September was gorgeous in Ireland - lots of sun and almost no rain for the entire month! It helped make up for another record-breaking wet August. We took advantage of the nice weather and got around to some nice places.
Sean Nos Dancing
Sean nos (pronounced 'shan-noess') is an Irish expression meaning 'old style', and it refers to a free-form style of dancing that is the granddaddy to tap dancing and Appalachian clogging. The dancers wear hard soled shoes that beat out the rhythm to the trad tune being played.
Then there's brush dancing, a particular type of sean nos dance that's done with a push broom, which they call a brush here.
Isn't is so like the Irish to invent a lively little dance using a common household cleaning implement? What would the American equivalent be - the vacuum cleaner dance?
A local village was advertising free dance classes at their tradfest in early September so I headed over there to try my hand, err, feet, at brush dancing. The ad said to bring your own brush. As I stood in the classroom with my brush waiting for the dance class to start, I noticed that everyone else in the class was less than 5 feet tall. Including the teachers. It turns out that I was the only adult in the class.
To add to my embarrassment there were some parents standing at the side of the room to watch their little ones dance, and they probably assumed that I was there with a child until it came time to line up and start the lesson.
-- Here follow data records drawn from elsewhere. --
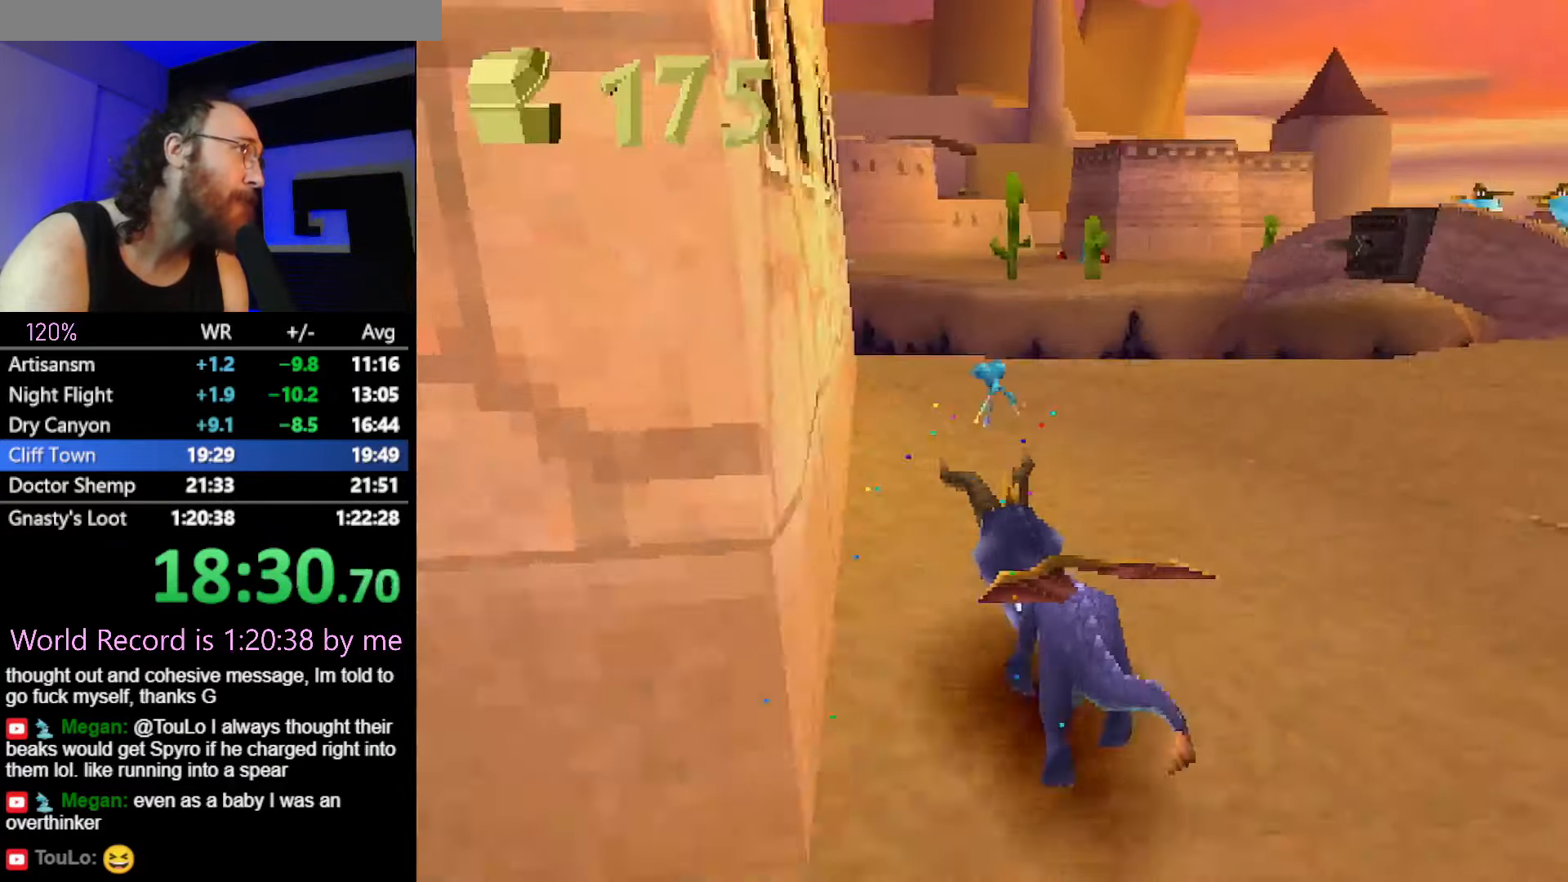
{"buttons": ["SQUARE"], "left_stick": "left", "button_events": []}
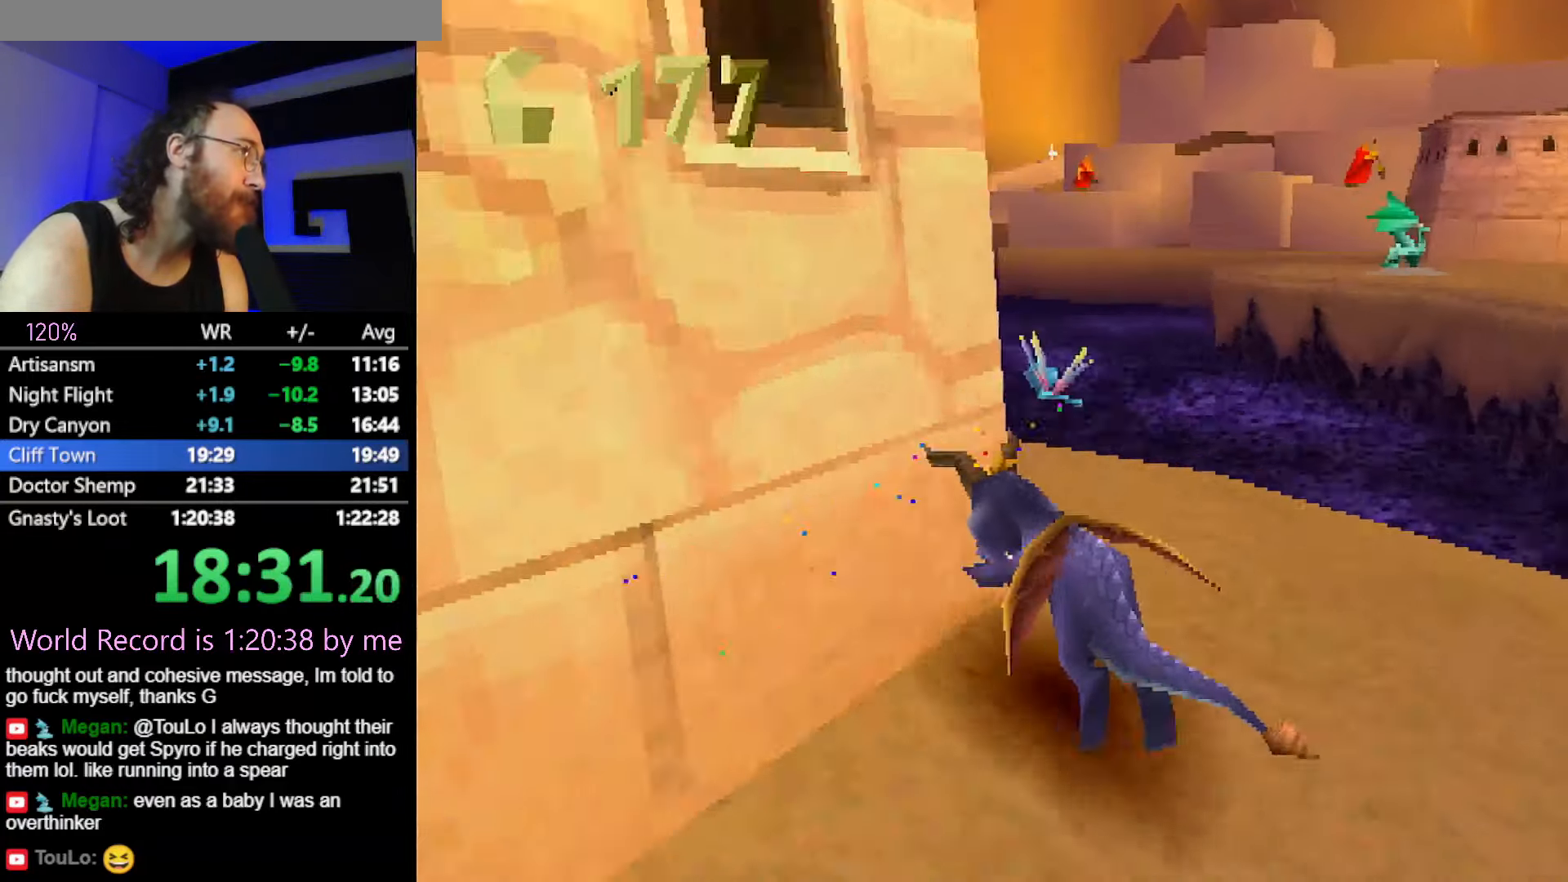
{"buttons": [], "left_stick": "down-left", "button_events": [[233, "SQUARE", "up"], [400, "CROSS", "down"], [467, "CROSS", "up"]]}
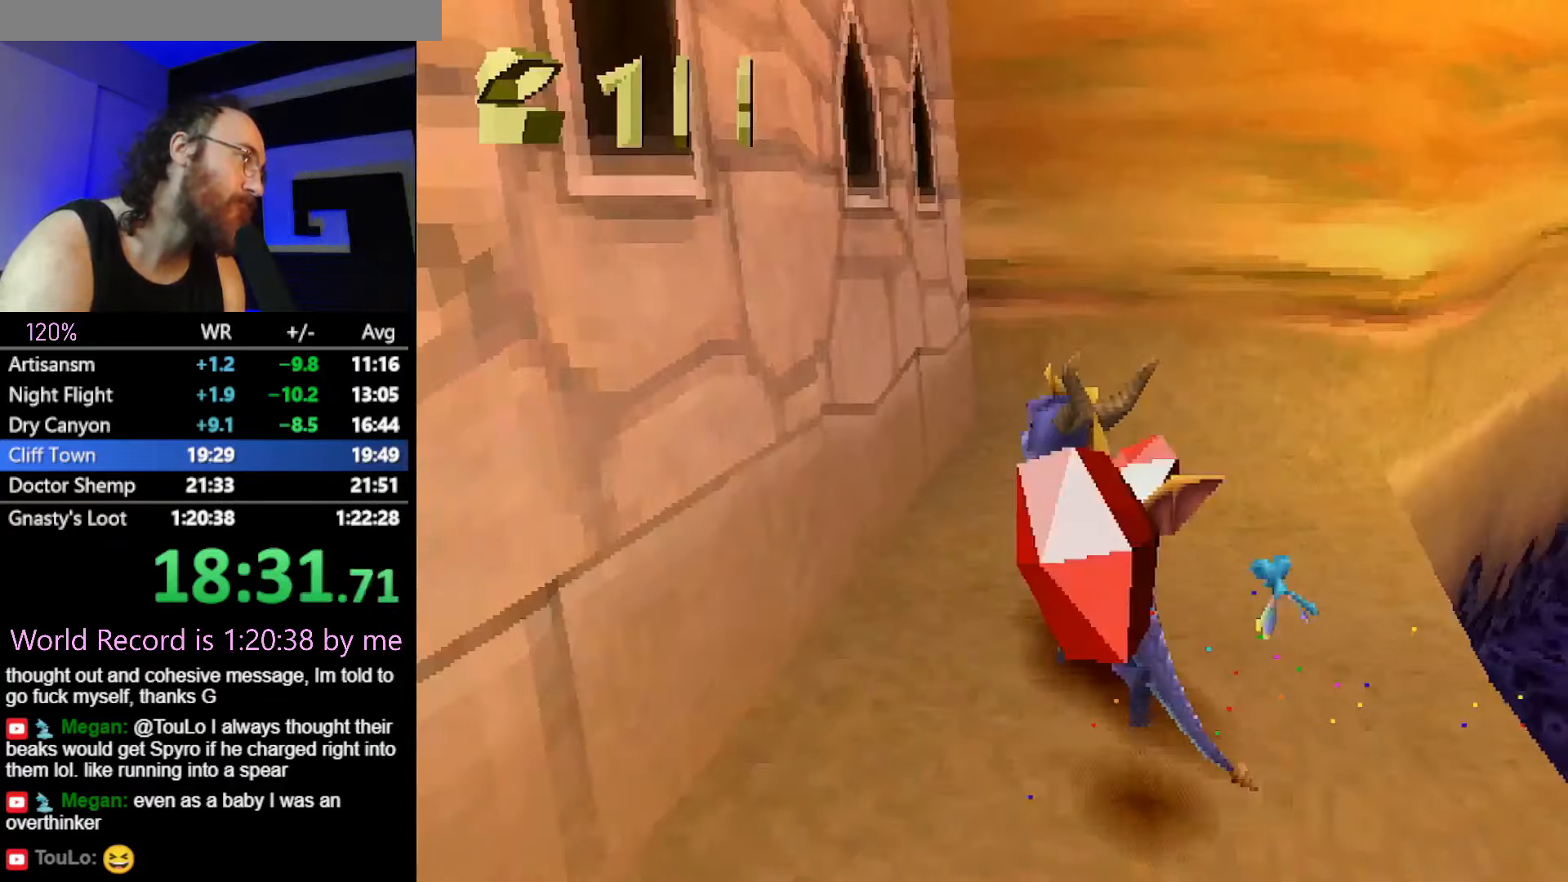
{"buttons": ["SQUARE"], "left_stick": "down-left", "button_events": [[300, "SQUARE", "down"]]}
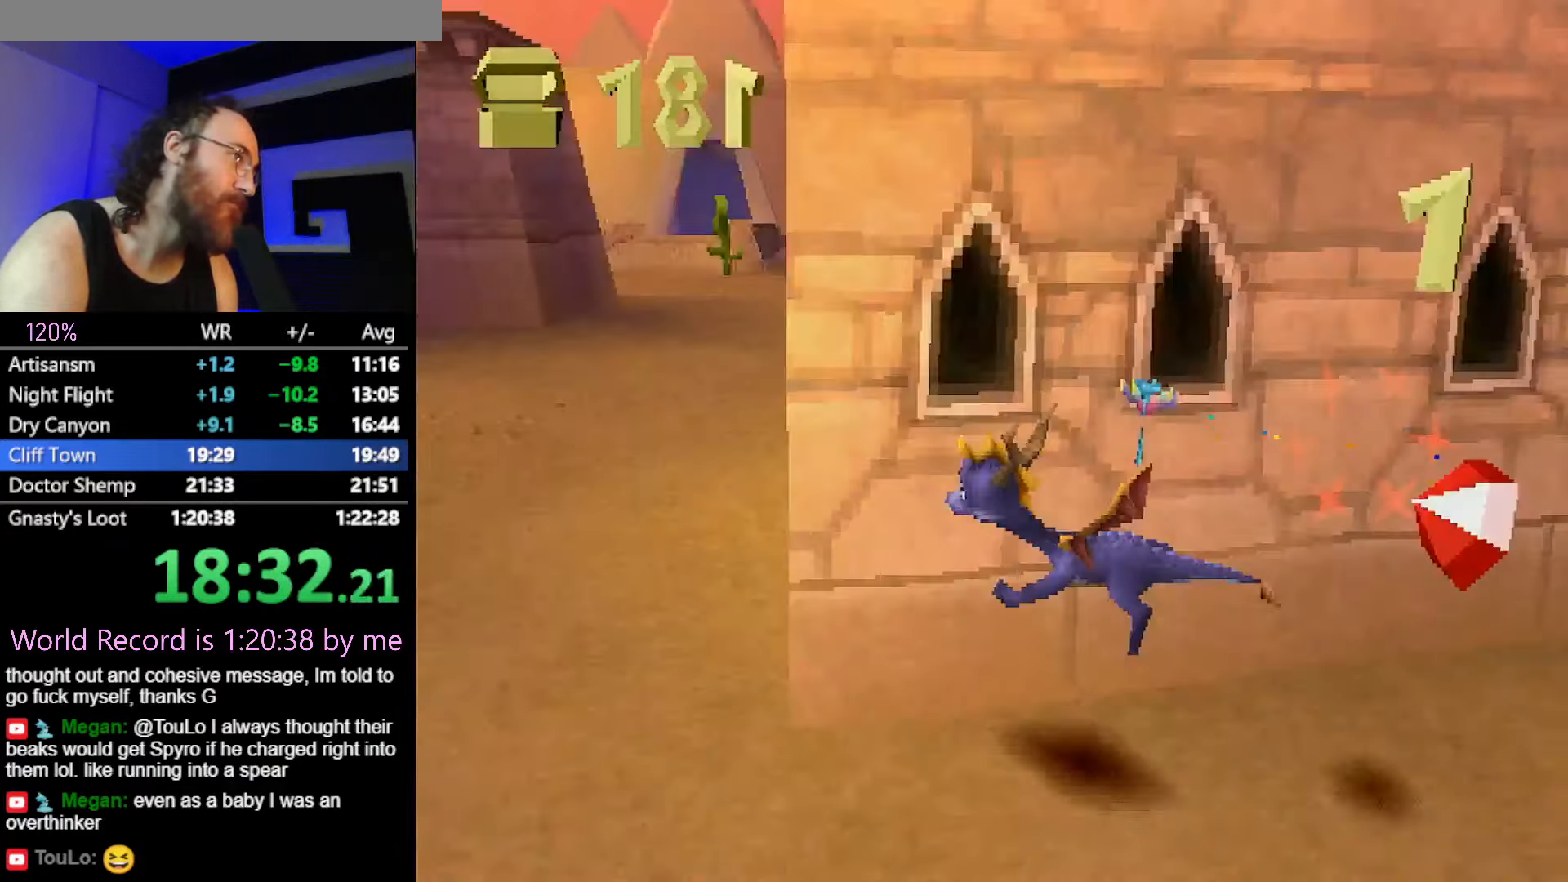
{"buttons": ["SQUARE"], "left_stick": "center", "button_events": [[183, "CROSS", "down"], [333, "CROSS", "up"]]}
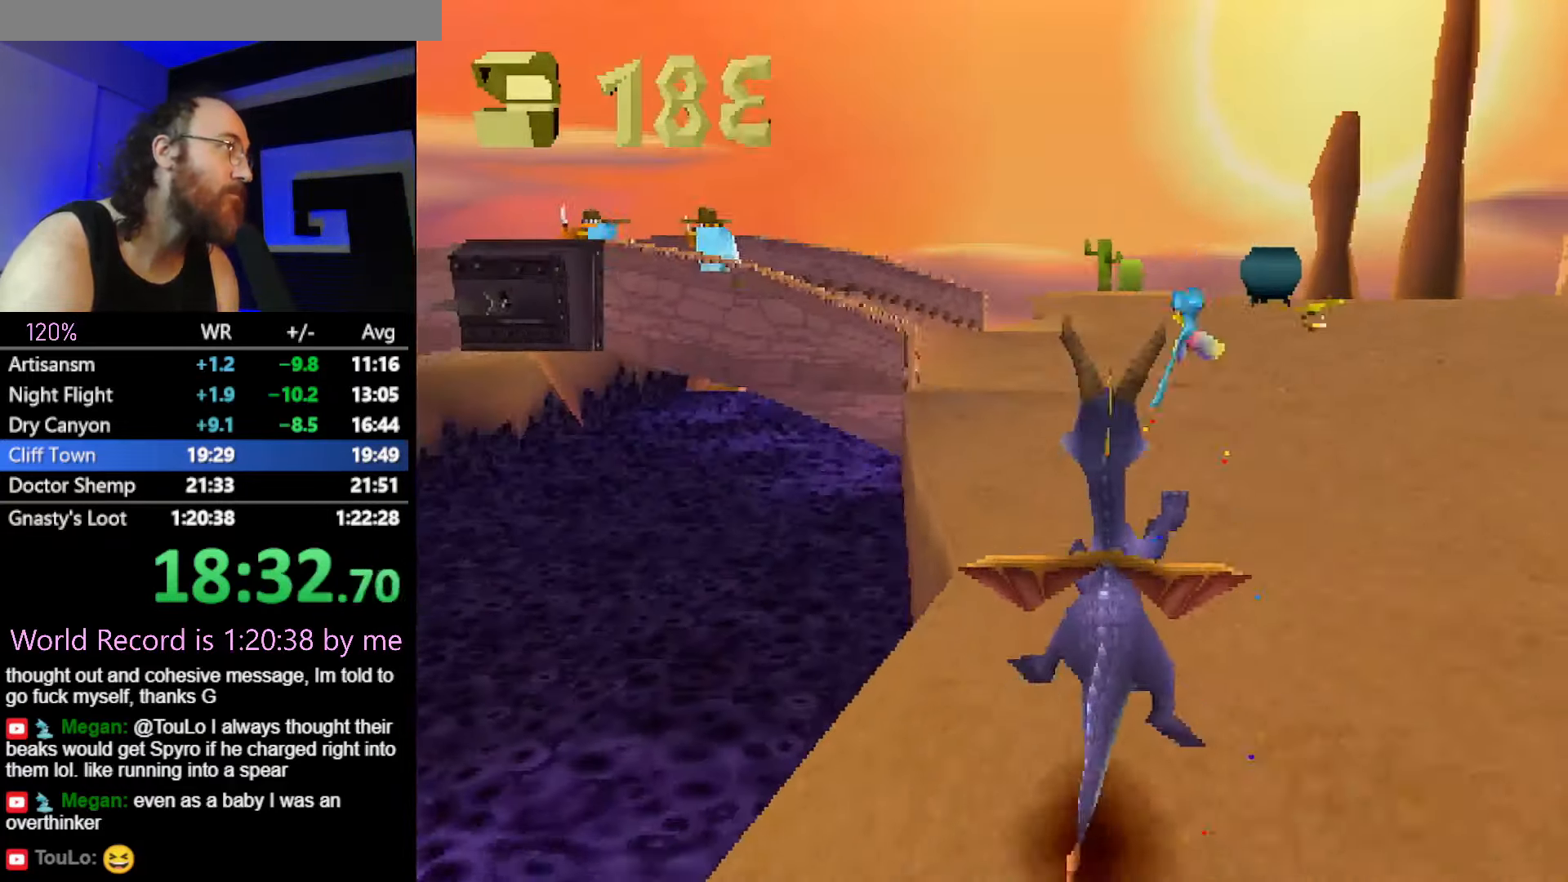
{"buttons": ["CROSS", "SQUARE"], "left_stick": "up-left", "button_events": [[484, "CROSS", "down"]]}
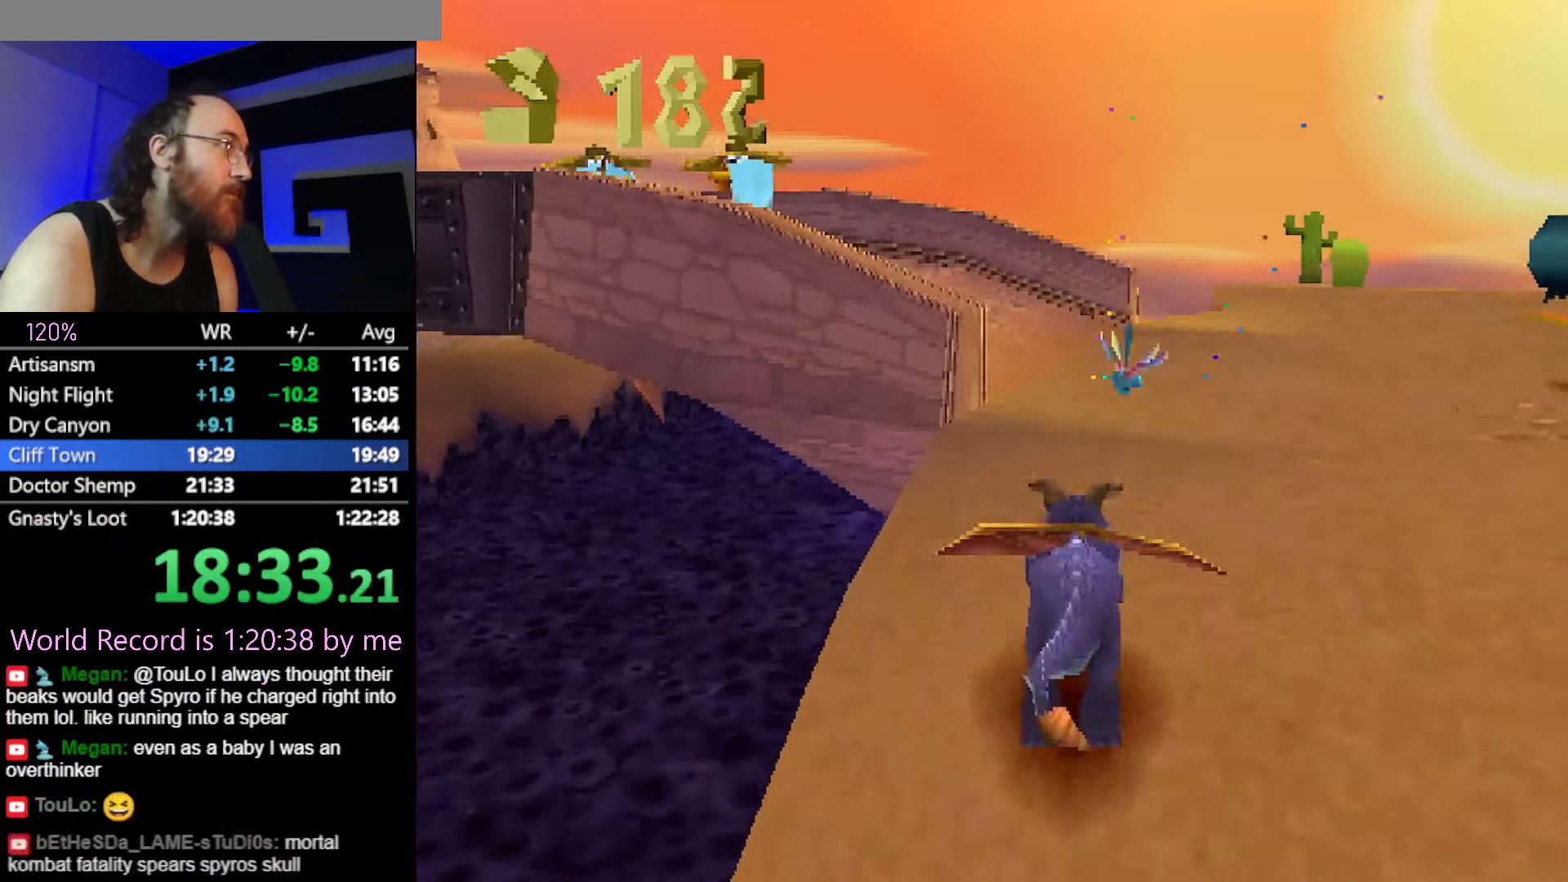
{"buttons": ["CROSS", "SQUARE"], "left_stick": "center", "button_events": []}
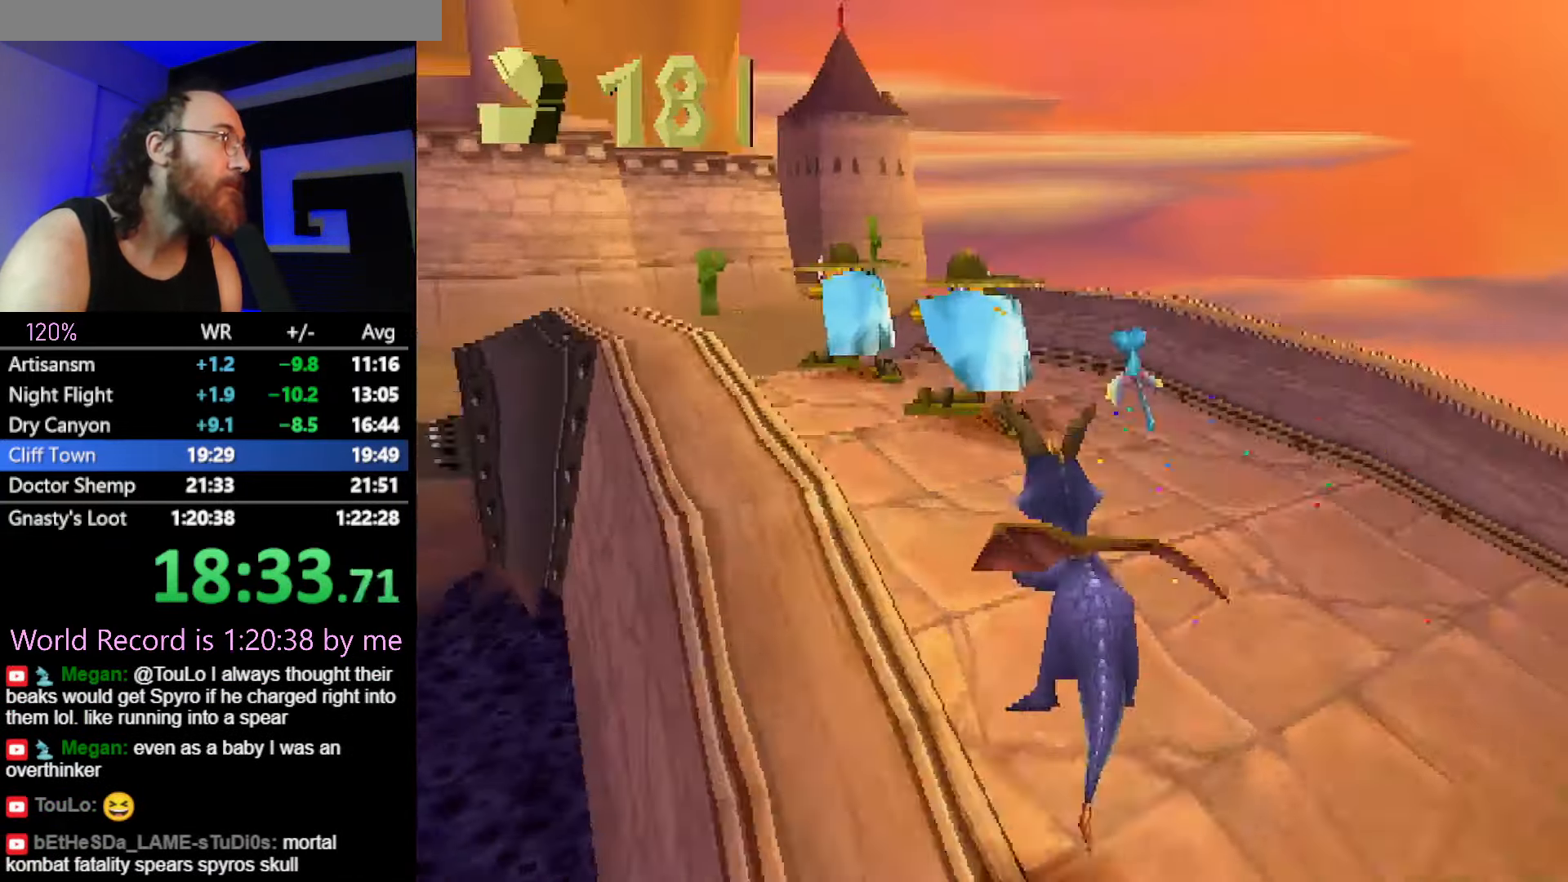
{"buttons": ["SQUARE"], "left_stick": "left", "button_events": [[150, "CROSS", "up"]]}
A little boy standing next to me in the line clutched his brush and said to me, 'I'm scared.' I said, 'Me too.' Then he said, 'Are your parents making you do this?'. 'No, my parents live in America. I wanted to do this.' He looked a tad disappointed to hear this, then the class then started and much dropping of brooms ensued.
Here are some of the little kids in the class learning the brush dance. (I was in the 'bigger kids' group on the other side of the room):
Our dancing teachers(two brothers) then demonstrated some sean nos dancing:
And then a 75 year old man, let me repeat that, a 75 year old man did some fine sean nos dancing for us:
I've just started taking a weekly sean nos dance class at a nearby community center. Maybe someday you'll see a video of me dancing here......by the time I'm 75 I should have the hang of it.
The Galtees are in central Tipperary, about 2 hours southeast of us. It's a small mountain range that rises up from the fertile Tipp farmlands. We drove over for a day hike one fine Sunday in September.
Looking up at the Galtees from farmland below
Walking up the rocky road, with Galtymor ('Big Galtee') in the distance.
Traversing the bogland to the summit.
This side of the hill is sheer cliffs.
Check out the sheep grazing right above the cliffs! Irish sheep are bred with legs on one side shorter than the other so they can stand upright on steep hillsides.
Views of the Galtees and the valley below.
Go on, Bill, I dare you to stand on that rock.
I double dare you!
Now my turn - uh, this looks a bit scarey!
Taking a cookie break on the way down
Views of the Knockmealdon mountains in west Tipp
Hello and Goodbye to Willa
Our friend Willa, who spent some time with us in August, spent a couple more days around Ennis before flying off to rendezvous with some friends in Poland and then a few days in Portugal before heading back to Pennsylvania.
We spent a day driving along the west coast of Clare, from the beach town of Kilkee to the lighthouse at Loop Head.
Brrrr! Bill and Willa went swimming in the rock pools of Kilkee harbour, despite the cool, cloudy skies.
After the swim we walked along the cliffs of Kilkee.
The sea beats against the base of the cliffs, forming sea caves like this one.
Eventually the sea erodes completely through the cliff, forming a sea arch and then ultimately a sea stack, like these. There are building foundations visible on top of some of the stacks, from when the stacks were still connected to the mainland. Ireland is visibly shrinking!
The water in the foreground goes right under the ground at my feet and out the other side.
Cool wavy rock formation with tiny people on top.
On the Atlantic edge
An impressive sea arch at the Bridges of Ross
Willa on the sea arch
The lighthouse at Loop Head. This is where the River Shannon meets the sea.
You can see four different sea arches forming along this section of the coastline.
Contemplating the void
I sowed a lot of annuals from seed this spring, and the flower gardens are still really lovely with cosmos, nasturtiums, calendula, bachelor buttons, dahlias and annual lupines in bloom.
The veg garden is still producing, but we notice growth is slowing down now that the days are getting shorter. In this part of the garden you can see purple cabbage, a trellis of sugar snap peas, kale, leeks and salad greens.